Not sure why you feel entitled to low-cost aftercare?
OP again. As I said, it's not a matter of feeling "entitled to low-cost aftercare" --we have been paying the full DCPS rate and are willing to pay more. It's a matter of DCPS cutting off the paying families and giving the school less than a month to set up a new program. Also, from what I understand the income cutoff will be different now and some families who qualifed for the subsidized DCPS program may no longer qualify. I do think poor working family class families deserve low cost aftercare.
Anonymous wrote:Anonymous wrote:After weeks of rumors, I finally learned this week what's happening to DCPS-funded aftercare (that is, the only aftercare) at our Title I school, Bancroft. It seems that only students below a certain income cutoff will be eligible for the Out of School Time program. This means that 50 to 100 or more families will not be eligible. Many have probably been paying for the DCPS aftercare (I know we have, and the coordinator says he's been diligent about collecting payments) so it's not a matter of money. (Although maybe the cost will go up--but that's not really the issue.)
This news is a huge, devastating shock coming 4 weeks before school starts. (Yes, there have been rumors for months, but I had the sense that Title I schools would be protected. At the Ward 1 schools meeting last month with Henderson, she said DCPS was trying to find funding to keep the program going at individual schools; the last thing I had heard from the school was that we would still have a program, but it would end at 6 instead of 6:30, which would not be a big deal.)
The assistant principal met with a few parents this week and they discussed what could be done to set up separate, non-OOST aftercare classrooms. The school can find the staff (they were with the current school-wide program) but isn't sure how to up payroll, insurance, etc. So there was discussion of seeing if OSST could handle the payroll or of finding an existing aftercare program to handle it.
So what does the school do now? We have an active PTA but running an aftercare is not something we've given much thought to until now. Are there existing aftercare providers who we could quickly bring in to oversee a new program?
Also are other elementary schools being hit with this now too? (I know there was a recent thread about Deal, but people seemed to think it wasn't a huge deal--older kids, not that many of them.)
I'm also very concerned because we will now have a school that segregates the kids by income during aftercare (like Oyster, some Hill schools)--too bad that Bancroft will now have separate programs for rich and poor kids, too.
Not sure why you feel entitled to low-cost aftercare?
Anonymous wrote:After weeks of rumors, I finally learned this week what's happening to DCPS-funded aftercare (that is, the only aftercare) at our Title I school, Bancroft. It seems that only students below a certain income cutoff will be eligible for the Out of School Time program. This means that 50 to 100 or more families will not be eligible. Many have probably been paying for the DCPS aftercare (I know we have, and the coordinator says he's been diligent about collecting payments) so it's not a matter of money. (Although maybe the cost will go up--but that's not really the issue.)

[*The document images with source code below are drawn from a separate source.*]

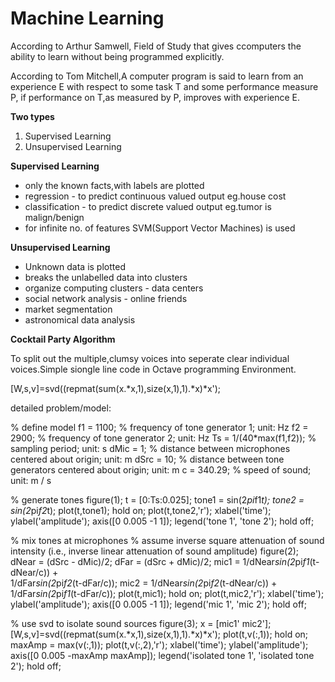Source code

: # Machine Learning

According to Arthur Samwell, Field of Study that gives ccomputers the ability to learn without being programmed explicitly.

According to Tom Mitchell,A computer program is said to learn from an experience E with respect to some task T and some performance measure P, if performance on T,as measured by P, improves with experience E.






<b>Two types</b>
  <ol>
  <li>Supervised Learning</li>
  <li>Unsupervised Learning</li>
  </ol>



<b>Supervised Learning</b>
<ul>
  <li>only the known facts,with labels are plotted</li>
  <li>regression - to predict continuous valued output  eg.house cost</li>
  <li>classification - to predict discrete valued output eg.tumor is malign/benign</li>
  <li>for infinite no. of features SVM(Support Vector Machines) is used</li>
  </ul>
  
  
  
  <b>Unsupervised Learning</b>
<ul>
  <li>Unknown data is plotted</li>
  <li>breaks the unlabelled data into clusters</li>
  <li>organize computing clusters - data centers</li>
  <li>social network analysis - online friends</li>
  <li>market segmentation</li>
  <li>astronomical data analysis</li>
  </ul>
  
  <b>Cocktail Party Algorithm</b>
  
  To split out the multiple,clumsy voices into seperate clear individual voices.Simple siongle line code in Octave programming Environment.
  
  [W,s,v]=svd((repmat(sum(x.*x,1),size(x,1),1).*x)*x');
  
  
  
  detailed problem/model:
  <p>
  % define model 
f1 = 1100;              % frequency of tone generator 1; unit: Hz 
f2 = 2900;              % frequency of tone generator 2; unit: Hz 
Ts = 1/(40*max(f1,f2)); % sampling period; unit: s 
dMic = 1;               % distance between microphones centered about origin; unit: m 
dSrc = 10;              % distance between tone generators centered about origin; unit: m 
c = 340.29;             % speed of sound; unit: m / s 

% generate tones
figure(1);
t = [0:Ts:0.025];
tone1 = sin(2*pi*f1*t);
tone2 = sin(2*pi*f2*t);
plot(t,tone1); 
hold on;
plot(t,tone2,'r'); xlabel('time'); ylabel('amplitude'); axis([0 0.005 -1 1]); legend('tone 1', 'tone 2');
hold off;

% mix tones at microphones
% assume inverse square attenuation of sound intensity (i.e., inverse linear attenuation of sound amplitude)
figure(2);
dNear = (dSrc - dMic)/2;
dFar = (dSrc + dMic)/2;
mic1 = 1/dNear*sin(2*pi*f1*(t-dNear/c)) + \
       1/dFar*sin(2*pi*f2*(t-dFar/c));
mic2 = 1/dNear*sin(2*pi*f2*(t-dNear/c)) + \
       1/dFar*sin(2*pi*f1*(t-dFar/c));
plot(t,mic1);
hold on;
plot(t,mic2,'r'); xlabel('time'); ylabel('amplitude'); axis([0 0.005 -1 1]); legend('mic 1', 'mic 2');
hold off;

% use svd to isolate sound sources
figure(3);
x = [mic1' mic2'];
[W,s,v]=svd((repmat(sum(x.*x,1),size(x,1),1).*x)*x');
plot(t,v(:,1));
hold on;
maxAmp = max(v(:,1));
plot(t,v(:,2),'r'); xlabel('time'); ylabel('amplitude'); axis([0 0.005 -maxAmp maxAmp]); legend('isolated tone 1', 'isolated tone 2');
hold off;
</p>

This news is a huge, devastating shock coming 4 weeks before school starts. (Yes, there have been rumors for months, but I had the sense that Title I schools would be protected. At the Ward 1 schools meeting last month with Henderson, she said DCPS was trying to find funding to keep the program going at individual schools; the last thing I had heard from the school was that we would still have a program, but it would end at 6 instead of 6:30, which would not be a big deal.)

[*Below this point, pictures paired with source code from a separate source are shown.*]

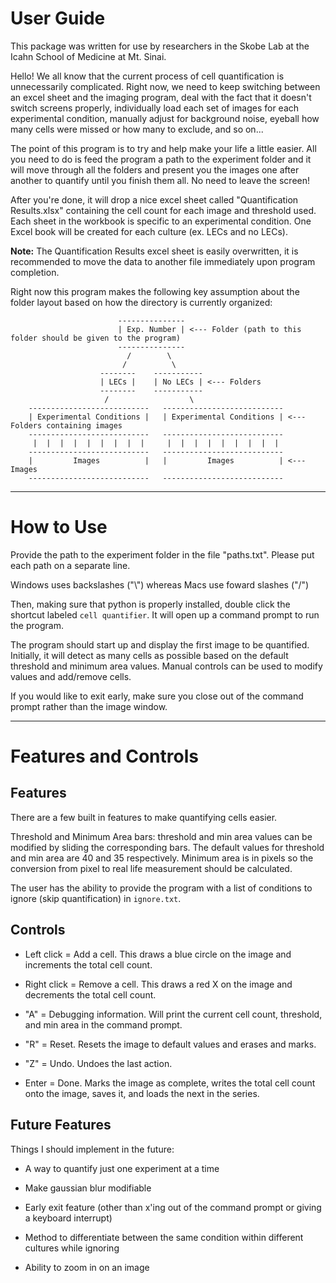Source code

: # User Guide

This package was written for use by researchers in the Skobe Lab at the Icahn School of Medicine at Mt. Sinai.

Hello! We all know that the current process of cell quantification is unnecessarily complicated. Right now, we need to keep switching between an excel sheet and the imaging program, deal with the fact that it doesn't switch screens properly, individually load each set of images for each experimental condition, manually adjust for background noise, eyeball how many cells were missed or how many to exclude, and so on...

The point of this program is to try and help make your life a little easier. All you need to do is feed the program a path to the experiment folder and it will move through all the folders and present you the images one after another to quantify until you finish them all. No need to leave the screen!

After you're done, it will drop a nice excel sheet called "Quantification Results.xlsx" containing the cell count for each image and threshold used. Each sheet in the workbook is specific to an experimental condition. One Excel book will be created for each culture (ex. LECs and no LECs). 

**Note:** The Quantification Results excel sheet is easily overwritten, it is recommended to move the data to another file immediately upon program completion. 

Right now this program makes the following key assumption about the folder layout based on how the directory is currently organized:

                            ---------------
                            | Exp. Number | <--- Folder (path to this folder should be given to the program)
                            ---------------
                              /        \
                             /          \
                        --------    -----------
                        | LECs |    | No LECs | <--- Folders
                        --------    -----------
                         /                  \ 
        ---------------------------   ---------------------------
        | Experimental Conditions |   | Experimental Conditions | <--- Folders containing images
        ---------------------------   ---------------------------
         |  |  |  |  |  |  |  |  |     |  |  |  |  |  |  |  |  |  
        ---------------------------   --------------------------- 
        |         Images          |   |         Images          | <--- Images 
        ---------------------------   --------------------------- 

---

# How to Use

Provide the path to the experiment folder in the file "paths.txt". Please put each path on a separate line. 

Windows uses backslashes ("\\") whereas Macs use foward slashes ("/")

Then, making sure that python is properly installed, double click the shortcut labeled `cell quantifier`. It will open up a command prompt to run the program. 

The program should start up and display the first image to be quantified. Initially, it will detect as many cells as possible based on the default threshold and minimum area values. Manual controls can be used to modify values and add/remove cells. 

If you would like to exit early, make sure you close out of the command prompt rather than the image window. 

---

# Features and Controls

## Features

There are a few built in features to make quantifying cells easier. 

Threshold and Minimum Area bars: threshold and min area values can be modified by sliding the corresponding bars. The default values for threshold and min area are 40 and 35 respectively. Minimum area is in pixels so the conversion from pixel to real life measurement should be calculated. 

The user has the ability to provide the program with a list of conditions to ignore (skip quantification) in `ignore.txt`.

## Controls

* Left click =  Add a cell. This draws a blue circle on the image and increments the total cell count.

* Right click = Remove a cell. This draws a red X on the image and decrements the total cell count.

* "A" = Debugging information. Will print the current cell count, threshold, and min area in the command prompt. 

* "R" = Reset. Resets the image to default values and erases and marks. 

* "Z" = Undo. Undoes the last action.

* Enter = Done. Marks the image as complete, writes the total cell count onto the image, saves it, and loads the next in the series. 

## Future Features

Things I should implement in the future:

* A way to quantify just one experiment at a time

* Make gaussian blur modifiable

* Early exit feature (other than x'ing out of the command prompt or giving a keyboard interrupt)

* Method to differentiate between the same condition within different cultures while ignoring

* Ability to zoom in on an image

The assistant principal met with a few parents this week and they discussed what could be done to set up separate, non-OOST aftercare classrooms. The school can find the staff (they were with the current school-wide program) but isn't sure how to up payroll, insurance, etc. So there was discussion of seeing if OSST could handle the payroll or of finding an existing aftercare program to handle it.

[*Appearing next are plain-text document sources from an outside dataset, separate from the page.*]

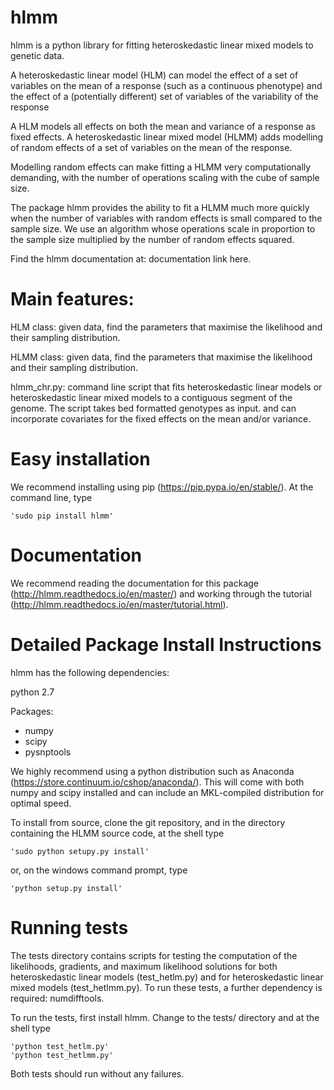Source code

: # hlmm
hlmm is a python library for fitting heteroskedastic linear mixed models to genetic data. 

A heteroskedastic linear model (HLM) can model the effect
of a set of variables on the mean of a response (such as a continuous phenotype) and the 
effect of a (potentially different) set of variables of the variability of the response

A HLM models all effects on both the mean and variance of a response as fixed effects.
A heteroskedastic linear mixed model (HLMM) adds modelling of random effects of a set of variables on the mean of the response. 

Modelling random effects can make fitting a HLMM very computationally demanding,
with the number of operations scaling with the cube of sample size. 

The package hlmm provides the ability to fit a HLMM
much more quickly when the number of variables with random effects is small compared 
to the sample size. We use an algorithm whose operations scale in proportion to the sample
size multiplied by the number of random effects squared. 

Find the hlmm documentation at: documentation link here.

# Main features:

HLM class: given data, find the parameters that maximise
the likelihood and their sampling distribution. 

HLMM class: given data, find the parameters that maximise
the likelihood and their sampling distribution. 

hlmm_chr.py: command line script that fits heteroskedastic linear models or 
heteroskedastic linear mixed models to a contiguous segment of the genome.
The script takes bed formatted genotypes as input. and can incorporate
covariates for the fixed effects on the mean and/or variance. 

# Easy installation

We recommend installing using pip (https://pip.pypa.io/en/stable/). 
At the command line, type

    'sudo pip install hlmm'
    
# Documentation

We recommend reading the documentation for this package (http://hlmm.readthedocs.io/en/master/) and 
working through the tutorial (http://hlmm.readthedocs.io/en/master/tutorial.html).

# Detailed Package Install Instructions

hlmm has the following dependencies:

python 2.7

Packages: 

- numpy
- scipy
- pysnptools

We highly recommend using a python distribution such as Anaconda (https://store.continuum.io/cshop/anaconda/). 
This will come with both numpy and scipy installed and can include an MKL-compiled distribution
for optimal speed. 

To install from source, clone the git repository, and in the directory
containing the HLMM source code, at the shell type

    'sudo python setupy.py install'

or, on the windows command prompt, type

    'python setup.py install' 
    
# Running tests

The tests directory contains scripts for testing the computation of 
the likelihoods, gradients, and maximum likelihood solutions for
both heteroskedastic linear models (test_hetlm.py) and
for heteroskedastic linear mixed models (test_hetlmm.py).
To run these tests, a further dependency is required: numdifftools. 

To run the tests, first install hlmm. Change to the tests/ directory and at the shell type

    'python test_hetlm.py'
    'python test_hetlmm.py'

Both tests should run without any failures.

So what does the school do now? We have an active PTA but running an aftercare is not something we've given much thought to until now. Are there existing aftercare providers who we could quickly bring in to oversee a new program?
Also are other elementary schools being hit with this now too? (I know there was a recent thread about Deal, but people seemed to think it wasn't a huge deal--older kids, not that many of them.)
I'm also very concerned because we will now have a school that segregates the kids by income during aftercare (like Oyster, some Hill schools)--too bad that Bancroft will now have separate programs for rich and poor kids, too.